A full gamut of personalities - from the artsy kid, to the social diva, to the mathy/introvert, to the football stud. Gross oversimplifications, to be sure, but they hit the archetypes.
Our decision was ultimately *against* homeschooling. Does that mean we were universally happy with our choice to public school our kids? Not entirely. If we knew then what we know now, we'd have looked harder for some sort of private school or charter school that we could have afforded. Our local public schools were terrific in elementary years, mediocre as junior high schools, and pretty nearly horrible as high schools. The high school experience was nearly wasted, with bored unengaged teachers, listless classes, challenges that petered out by 11th grade, and an administration that seemed capable of only making the worst possible choices whenever presented. We should have pulled our kids in junior high and sent them *anywhere* else. Oh, they still did/are doing fine academically - ACTs all 30+ - but this was despite the horrible high school system, not because of it.
The reasons we chose against homeschooling, in no particular order:
- simple expertise: while a reasonably educated parent (we both have Bachelors' degrees) can certainly teach pretty much every elementary and general junior-high subject simply by 'staying ahead of the kid' in the materials, but by high school and certainly in terms of anything advanced placement, nobody's well-rounded enough to be a teacher of everything.
- don't just like what I do: the fact is that if our children developed special interests or things that they loved that we didn't anticipate, there's little we could offer them. We in no way wanted to constrain their interests to our own, which would be natural given our own enthusiasms.

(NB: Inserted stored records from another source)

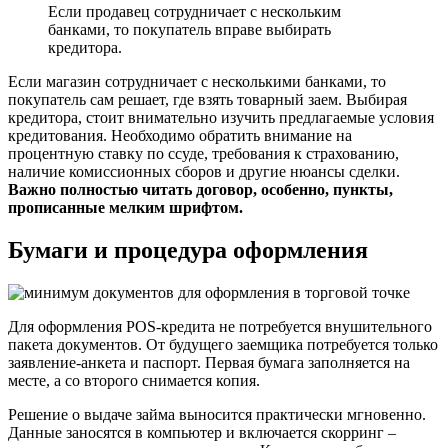
Если продавец сотрудничает с нескольким
банками, то покупатель вправе выбирать
кредитора.
Если магазин сотрудничает с несколькими банками, то
покупатель сам решает, где взять товарный заем. Выбирая
кредитора, стоит внимательно изучить предлагаемые условия
кредитования. Необходимо обратить внимание на
процентную ставку по ссуде, требования к страхованию,
наличие комиссионных сборов и другие нюансы сделки.
Важно полностью читать договор, особенно, пункты,
прописанные мелким шрифтом.
Бумаги и процедура оформления
Для оформления POS-кредита не потребуется внушительного
пакета документов. От будущего заемщика потребуется только
заявление-анкета и паспорт. Первая бумага заполняется на
месте, а со второго снимается копия.
Решение о выдаче займа выносится практически мгновенно.
Данные заносятся в компьютер и включается скорринг –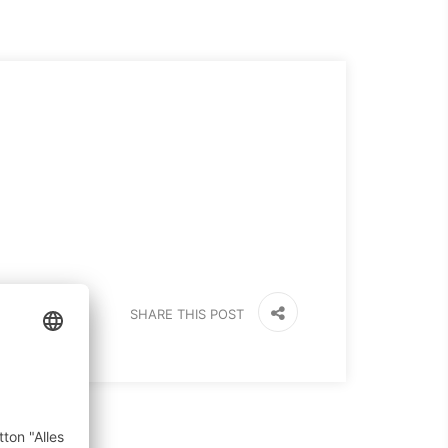
SHARE THIS POST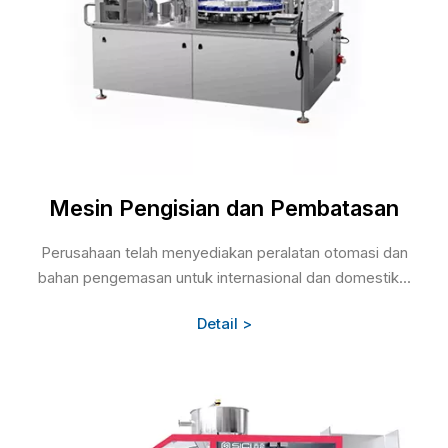
Mesin Pengisian dan Pembatasan
Perusahaan telah menyediakan peralatan otomasi dan
bahan pengemasan untuk internasional dan domestik...
Detail >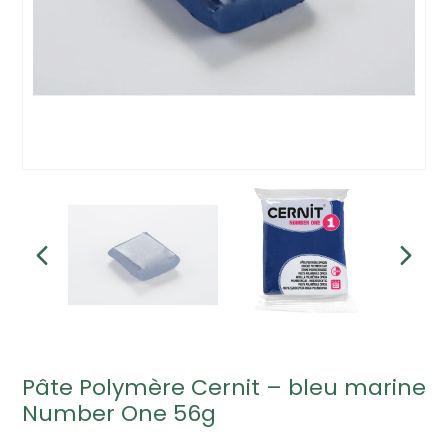
Pâte Polymère Cernit – bleu marine
Number One 56g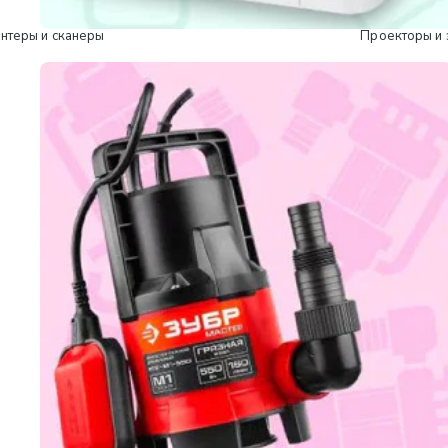
нтеры и сканеры
Проекторы и 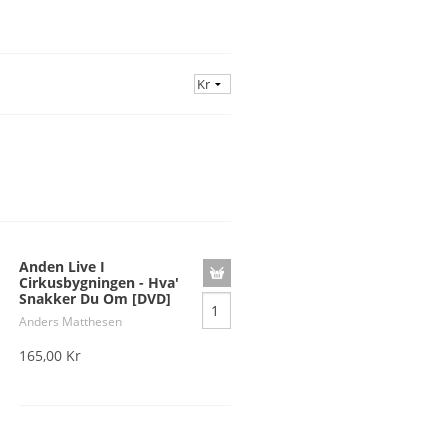
*Z*
*Æ*
*Ø*
*Å*
Anden Live I
Cirkusbygningen - Hva'
Snakker Du Om [DVD]
Anders Matthesen
165,00 Kr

- the "social" thing: humans are social animals. We all exist in a hodgepodge of organizations (formal and informal), status structures, power relationships (formal and informal), with countless others ranging from direct family, relatives, friends, acquaintances, and strangers. *Fundamental* to the emotional and social development of a child is being involved in those evolving relationships *particularly* at certain stages of maturity with others going through the same learning curve. Generally, this is going to continue through our whole lives - at school, at work, in relationships, clubs, volunteer organizations, churches, etc. Simply put, we felt this was very much a 'time served' sort of thing; an hour playdate once weekly (or whatever) wasn't going to give our kids the sort if intrinsic, long-term give and take that primate children and adolescents need to learn those structures and how to navigate them. To best learn the gamut of situations that they would have to deal with would involve not just social experience, but social immersion. And let's be absolutely candid: the teen years for both boys and girls are awash with hormones and their follow-on effects. Learning to come to terms with this (& themselves) in-context is not something you as a parent can deliver by lecture.

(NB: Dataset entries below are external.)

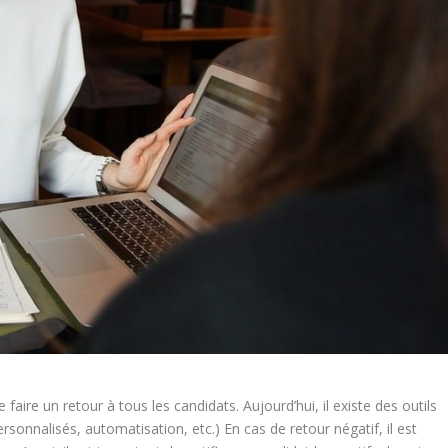
e faire un retour à tous les candidats. Aujourd’hui, il existe des outils
sonnalisés, automatisation, etc.) En cas de retour négatif, il est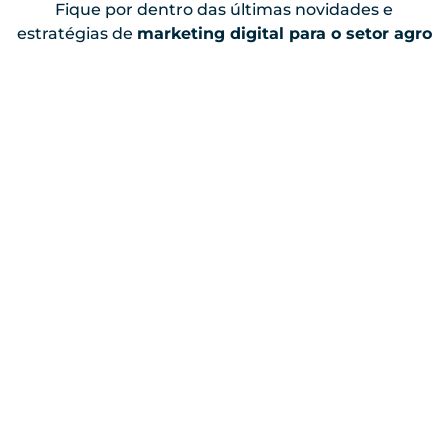
Fique por dentro das últimas novidades e
estratégias de
marketing digital para o setor agro
Marketing
Por que o boca a boca não é mais
suficiente no agro
Felipe Goes
-
24/12/2025
Marketing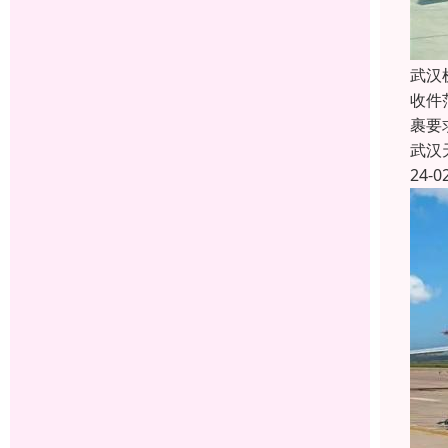
武汉
收件
裹要
武汉
24-0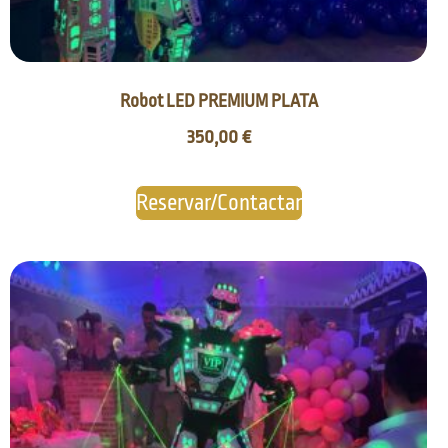
Robot LED PREMIUM PLATA
350,00
€
Reservar/Contactar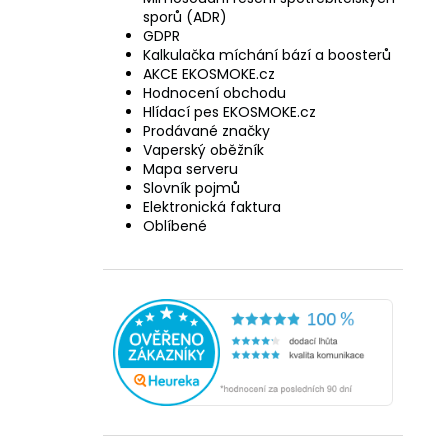
sporů (ADR)
GDPR
Kalkulačka míchání bází a boosterů
AKCE EKOSMOKE.cz
Hodnocení obchodu
Hlídací pes EKOSMOKE.cz
Prodávané značky
Vaperský oběžník
Mapa serveru
Slovník pojmů
Elektronická faktura
Oblíbené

- 'bye mom & dad! - following-on to the reason above, the primary thing a kid needs to learn as they mature? Doing without you. Really, how can you teach that?

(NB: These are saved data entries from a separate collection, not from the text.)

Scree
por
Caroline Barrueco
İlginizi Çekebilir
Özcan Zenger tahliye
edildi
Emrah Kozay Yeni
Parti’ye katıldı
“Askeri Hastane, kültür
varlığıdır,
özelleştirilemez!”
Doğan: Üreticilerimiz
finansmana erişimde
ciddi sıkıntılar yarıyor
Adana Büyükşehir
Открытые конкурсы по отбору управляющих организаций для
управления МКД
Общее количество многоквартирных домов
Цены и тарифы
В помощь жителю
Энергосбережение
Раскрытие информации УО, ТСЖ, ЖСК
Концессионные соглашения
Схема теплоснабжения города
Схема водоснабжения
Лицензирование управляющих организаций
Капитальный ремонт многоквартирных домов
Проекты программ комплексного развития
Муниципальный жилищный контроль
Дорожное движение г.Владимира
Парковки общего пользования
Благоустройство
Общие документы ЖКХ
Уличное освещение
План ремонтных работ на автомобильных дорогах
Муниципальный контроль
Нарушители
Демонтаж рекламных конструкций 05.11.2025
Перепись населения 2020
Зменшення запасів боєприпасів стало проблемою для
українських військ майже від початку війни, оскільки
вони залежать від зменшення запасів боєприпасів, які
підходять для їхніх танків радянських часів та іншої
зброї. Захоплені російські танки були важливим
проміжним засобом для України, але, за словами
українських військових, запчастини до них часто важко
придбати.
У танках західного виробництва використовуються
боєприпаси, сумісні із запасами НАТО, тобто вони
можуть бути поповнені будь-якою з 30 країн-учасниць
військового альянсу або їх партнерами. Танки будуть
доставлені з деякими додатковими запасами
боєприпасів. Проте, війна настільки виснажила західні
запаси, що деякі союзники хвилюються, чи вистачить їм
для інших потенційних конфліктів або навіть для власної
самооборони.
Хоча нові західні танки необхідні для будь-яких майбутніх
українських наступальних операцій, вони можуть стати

- sports: if you're in the US, youth sports at a certain level are pretty much only through schools. I think sports are important to the development of a child, learning about competition, to win, lose, deal with others, trust others, as well as important values about diet, physical fitness, and the pure joy of physical activity when you are at the most perfect physical condition you'll ever be in your life. That choice isn't much available to homeschool kids, or if it is it's in a sort of stilted "we'll let them be on the team" sort of way.
- want to give your kid more intensive, in-depth learning better than what schools offer? Nothing's stopping you. School is really only a teeny part of the day and modern public schools are almost hilariously easy. Spend the rest of the time taking your kids to museums, field trips, or even watching educational television that will challenge your child, and then talk seriously about the things that interest them. They like music? Go to concerts, get them lessons in the Flugelhorn. Heck, learn it yourself with them. Ultimately, like our kids, they'll begin to see that their day *begins* when they get home.
- oh no, they learned something 'bad': depending on your convictions, this may *really* be the driver of why you want to homeschool- you want to put blinkers on your kid and prevent them learning "inappropriate" things. Personally, I find this such an utterly unrealistic view that it's tragic. You can't lock your kid in the 19th century: the fact is that we live in a culture that is pluralistic, multicultural, and variegated - many times in ways that I'm personally uncomfortable with. But you can't build a bloody bubble around your kid and expect them to stay inside "for their own good". Unless they're going to live in an underground barrel their whole lives, they're going to be confronted with things like other religions (or non-religion), sexuality, porn, drugs, the internet, and a host of other things that you might consider "dangerous". They need to learn to *deal* with these things, not hide from them. Yes, I detest the early sexualization of children (particularly girls) in our society, but this just meant that our job as parents was a little harder, explaining earlier than I'd have preferred to our kids about why we feel the way that we do about porn, etc and help them cope with their natural confusion and questions as constructively as possible.
In retrospect, every parent would do some things differently. This is not one of them. We're happy we chose not to homeschool our kids.